• Problem 1: Return every line of the records that contains the string "reference". Case counts when matching.

• Source extract:
[Start of Attachment]

Leason's sitters were chosen from biographies of the Lake Tyers Mission Aborigines. Having selected forty-six possibles, some of whom were not resident at the Mission but at Dimboola or incarcerated at Pentridge, he went to Gippsland, staying at a guesthouse, Toorloo, near the Mission. In the ballroom he covered the windows with grey blankets to get the right kind of light, set up his easel and commenced work on 6 March 1934. He kept a diary recording the progress of work and commenting on the ease or difficulty which his sitters experienced.4 His progress, despite trouble with quickly drying canvases, was rapid. On 26 March he reported ‘Fifteen pictures now and ten more to do — ten more!’ The sittings were finished by 11 April and he returned to Melbourne to paint the Pentridge inmates.

Percy Leason (1889–1959) “Mrs. Clara Hunt” 1934 Oil on canvas 74 cm x 59 cm Unsigned, undated LT 852 (H 32096) Gift of Mrs Isobel Leason 1969

40
The exhibition opened in Melbourne on 11 September and was, reviewed by Arthur Streeton in the Argus in a notice remarkable today for its complacency and patronising tone, not towards the artist but towards his subjects: ‘The general expression of most of the works rather reflects the care bestowed upon the vanishing race in recent months. The natives painted appear rather plump, more satisfied, and much less wild than those left in North Australia. They look from the canvas with an expression of calm comfort and confidence, as if they had forgotten their stone-age thoughts and deeds’.5 Streeton expressed his admiration for the portrait of Mrs Clara Hunt, with its broad treatment and muted colours the best in the show, and described the sitter ‘with her full aboriginal structure the calm and beautiful outlook on life of some dear old English dame, a very kindly look’. Streeton reflected the attitude of many well-educated people of the period, that the Australian Aborigines were indeed dying out, and that those remaining had to be fitted into the comfortable prevailing policy of assimilation and eventual absorption by the European community.

[End of Attachment]

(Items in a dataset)
[Start of Attachment]

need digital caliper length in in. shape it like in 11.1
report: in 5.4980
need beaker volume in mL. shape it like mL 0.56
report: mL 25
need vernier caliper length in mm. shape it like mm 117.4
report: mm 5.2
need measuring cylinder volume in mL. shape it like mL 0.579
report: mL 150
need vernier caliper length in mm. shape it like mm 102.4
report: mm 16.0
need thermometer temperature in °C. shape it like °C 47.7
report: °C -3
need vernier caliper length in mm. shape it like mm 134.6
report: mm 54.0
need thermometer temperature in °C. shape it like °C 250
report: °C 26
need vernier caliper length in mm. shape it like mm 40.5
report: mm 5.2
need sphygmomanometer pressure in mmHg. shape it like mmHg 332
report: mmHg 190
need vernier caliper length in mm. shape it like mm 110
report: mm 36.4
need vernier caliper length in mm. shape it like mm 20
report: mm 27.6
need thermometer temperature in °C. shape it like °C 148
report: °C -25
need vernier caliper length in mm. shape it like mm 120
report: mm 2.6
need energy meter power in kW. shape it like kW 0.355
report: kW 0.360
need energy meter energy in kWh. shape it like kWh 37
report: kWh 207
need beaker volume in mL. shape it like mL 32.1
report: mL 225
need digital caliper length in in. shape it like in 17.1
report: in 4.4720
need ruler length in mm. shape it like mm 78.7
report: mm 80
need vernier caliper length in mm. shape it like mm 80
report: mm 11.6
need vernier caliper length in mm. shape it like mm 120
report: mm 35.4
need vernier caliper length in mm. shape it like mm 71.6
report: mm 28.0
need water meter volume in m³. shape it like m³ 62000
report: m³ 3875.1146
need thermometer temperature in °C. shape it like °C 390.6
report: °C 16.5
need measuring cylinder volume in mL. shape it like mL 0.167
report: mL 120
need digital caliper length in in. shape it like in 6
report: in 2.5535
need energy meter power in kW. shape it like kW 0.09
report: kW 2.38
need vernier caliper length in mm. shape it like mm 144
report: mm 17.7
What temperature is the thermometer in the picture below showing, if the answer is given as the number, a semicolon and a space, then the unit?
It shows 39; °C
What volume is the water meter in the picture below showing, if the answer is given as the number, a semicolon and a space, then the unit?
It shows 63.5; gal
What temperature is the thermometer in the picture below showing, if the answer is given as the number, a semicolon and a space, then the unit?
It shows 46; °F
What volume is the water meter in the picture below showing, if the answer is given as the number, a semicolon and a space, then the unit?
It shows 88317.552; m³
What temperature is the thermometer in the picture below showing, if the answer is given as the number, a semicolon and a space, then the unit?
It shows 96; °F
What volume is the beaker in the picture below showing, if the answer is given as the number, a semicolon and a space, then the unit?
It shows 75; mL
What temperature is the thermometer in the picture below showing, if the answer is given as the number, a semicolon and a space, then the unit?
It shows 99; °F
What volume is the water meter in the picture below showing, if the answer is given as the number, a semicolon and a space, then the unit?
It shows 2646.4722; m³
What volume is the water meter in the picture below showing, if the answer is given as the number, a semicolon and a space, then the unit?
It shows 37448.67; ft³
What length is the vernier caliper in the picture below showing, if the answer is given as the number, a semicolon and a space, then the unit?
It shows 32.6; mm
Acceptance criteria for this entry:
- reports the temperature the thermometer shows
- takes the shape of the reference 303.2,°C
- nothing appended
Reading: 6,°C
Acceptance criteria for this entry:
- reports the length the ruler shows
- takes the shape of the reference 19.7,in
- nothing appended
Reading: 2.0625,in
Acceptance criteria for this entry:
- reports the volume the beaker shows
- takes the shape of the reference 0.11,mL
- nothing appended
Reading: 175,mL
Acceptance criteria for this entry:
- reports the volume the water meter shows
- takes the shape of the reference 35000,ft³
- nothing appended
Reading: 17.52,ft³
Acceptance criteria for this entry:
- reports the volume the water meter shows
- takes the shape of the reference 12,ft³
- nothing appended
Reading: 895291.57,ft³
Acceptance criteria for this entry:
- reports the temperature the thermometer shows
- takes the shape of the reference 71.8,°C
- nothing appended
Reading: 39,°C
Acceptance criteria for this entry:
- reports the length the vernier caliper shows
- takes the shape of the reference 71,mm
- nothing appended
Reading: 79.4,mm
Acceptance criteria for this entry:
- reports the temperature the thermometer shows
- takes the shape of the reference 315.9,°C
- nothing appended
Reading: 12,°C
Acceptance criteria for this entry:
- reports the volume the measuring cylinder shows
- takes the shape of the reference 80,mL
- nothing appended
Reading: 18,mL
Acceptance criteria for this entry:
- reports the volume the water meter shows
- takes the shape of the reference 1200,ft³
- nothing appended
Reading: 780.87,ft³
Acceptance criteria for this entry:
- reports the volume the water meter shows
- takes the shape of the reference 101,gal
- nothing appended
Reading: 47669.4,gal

[End of Attachment]

• Problem 2: According to the passage on Percy Leason's Lake Tyers portraits, on what date did he begin work?

• Written reply 1:
- takes the shape of the reference 303.2,°C
- takes the shape of the reference 19.7,in
- takes the shape of the reference 0.11,mL
- takes the shape of the reference 35000,ft³
- takes the shape of the reference 12,ft³
- takes the shape of the reference 71.8,°C
- takes the shape of the reference 71,mm
- takes the shape of the reference 315.9,°C
- takes the shape of the reference 80,mL
- takes the shape of the reference 1200,ft³
- takes the shape of the reference 101,gal

• Written reply 2: 6 March 1934